=== DATA LISTING ===

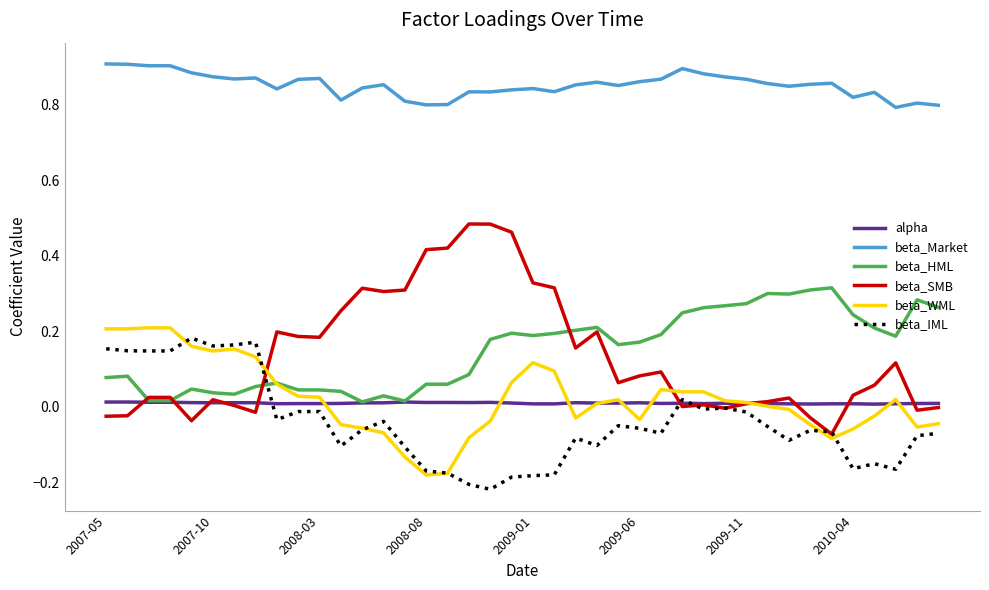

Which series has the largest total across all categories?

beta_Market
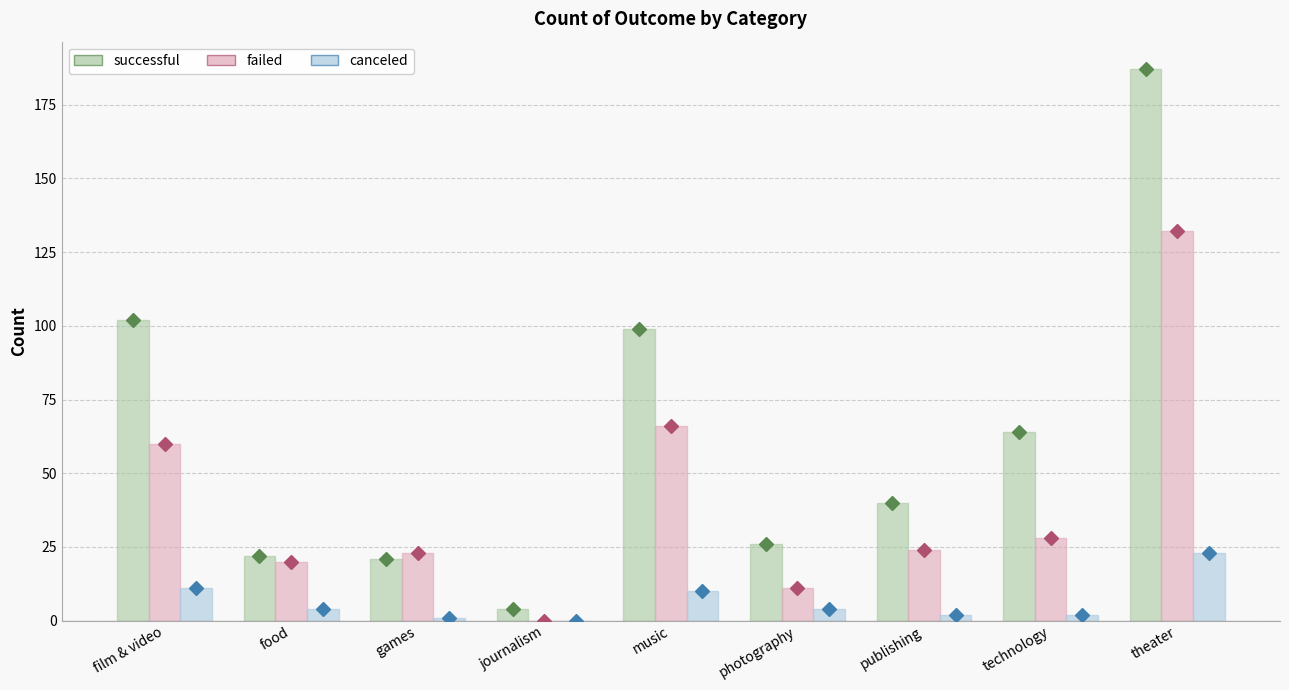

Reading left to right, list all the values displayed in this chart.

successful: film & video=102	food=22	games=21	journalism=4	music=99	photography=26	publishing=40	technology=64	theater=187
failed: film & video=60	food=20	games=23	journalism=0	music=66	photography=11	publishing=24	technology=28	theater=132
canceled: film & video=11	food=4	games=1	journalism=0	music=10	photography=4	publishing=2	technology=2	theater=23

===

__EXERCISE__
Reproduce all of the entries above verbatim, leaving out the pictures.

__OUTPUT__
Which series has the largest total across all categories?

beta_Market

Reading left to right, list all the values displayed in this chart.

successful: film & video=102	food=22	games=21	journalism=4	music=99	photography=26	publishing=40	technology=64	theater=187
failed: film & video=60	food=20	games=23	journalism=0	music=66	photography=11	publishing=24	technology=28	theater=132
canceled: film & video=11	food=4	games=1	journalism=0	music=10	photography=4	publishing=2	technology=2	theater=23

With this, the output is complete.